Thomas Taylor Jr., of West Haven, Connecticut, and his colleagues spammed thousands of AOL subscribers with e-mails that purported to include electronic greeting cards from sites including Hallmark.com and Bluemountain.com. When people tried to view the cards, their computers became infected with a Trojan that prevented them from accessing AOL unless they entered information including their names, addresses, Social Security numbers, credit card numbers and bank account numbers.
Taylor and his co-conspirators used the data to make fake ATM cards, which they used to withdraw cash and buy goods including gaming consoles, laptops and gift cards.

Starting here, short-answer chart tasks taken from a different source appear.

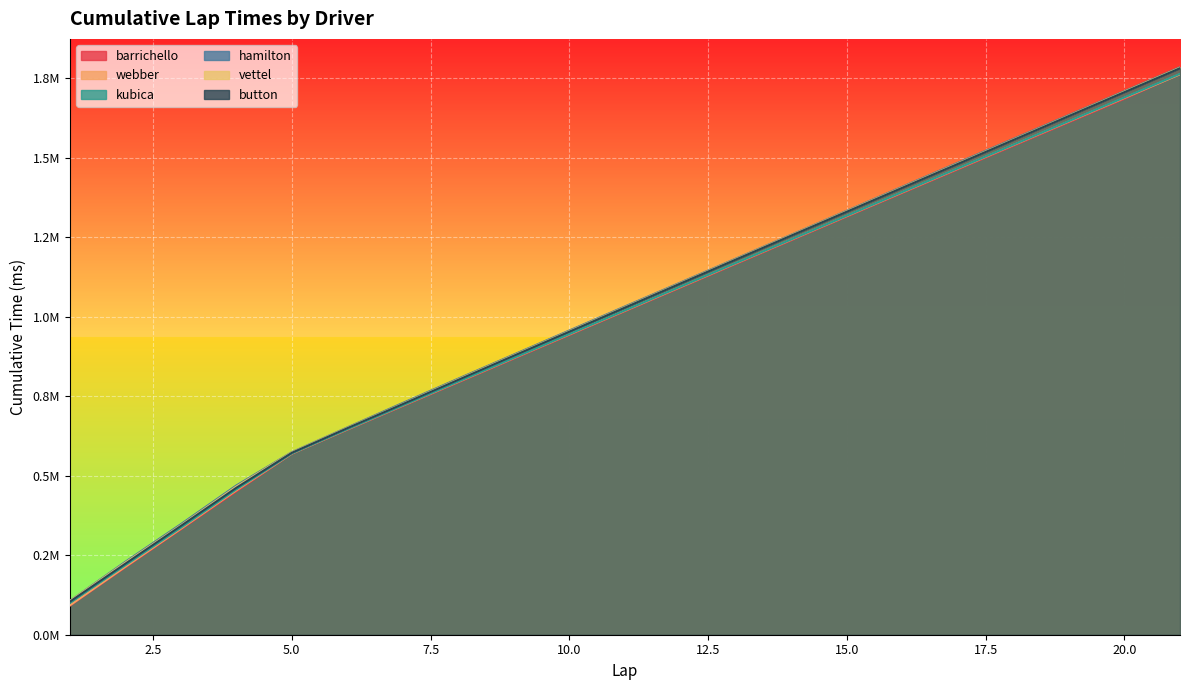

Which has a higher value, 5 or 12?

12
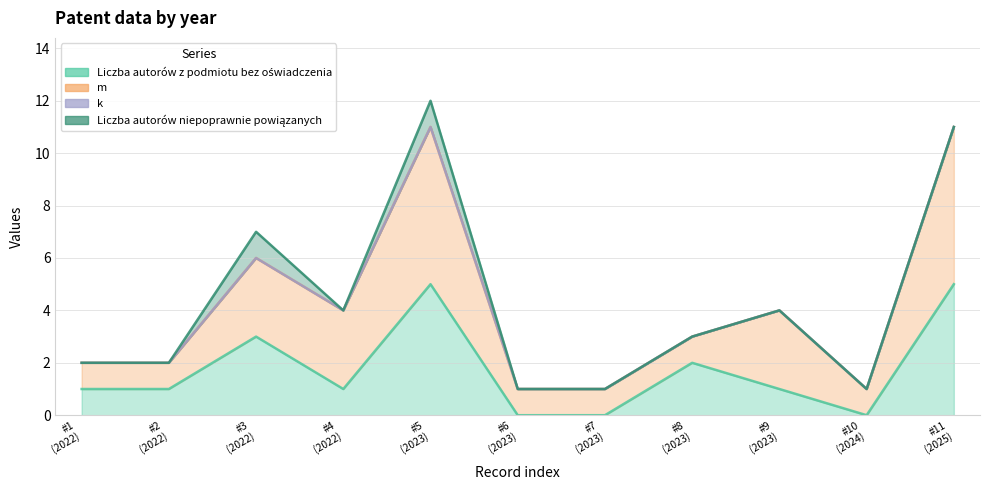

At which category does m reach its first local peak?

2023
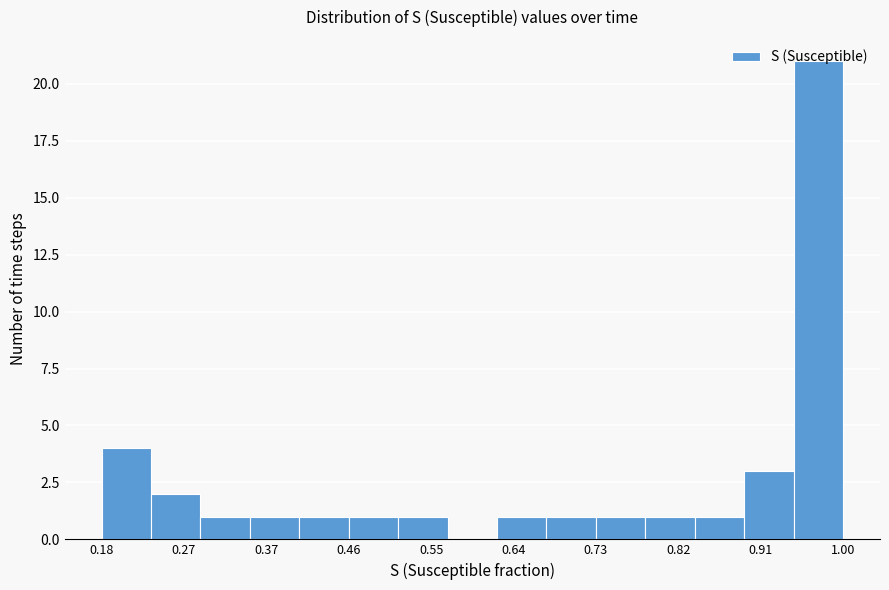

Over which range of the x-axis is the bar tallest?

0.95 to 1.00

A judge in the U.S. District Court for the District of Connecticut has ordered Taylor to pay US$33,714 to the victims of his scheme. He also must spend the first seven months of his probation in home confinement and perform 200 hours of community service during his probation time.
Last year, co-conspirator Michael Dolan, who had been previously charged with other computer crimes, was sentenced to 84 months in jail. Both were initially indicted in 2006, when Taylor was 20 years old.
The West Haven police, the U.S. Postal Inspection Service, the U.S. Secret Service and the Federal Bureau of Investigation pursued the case.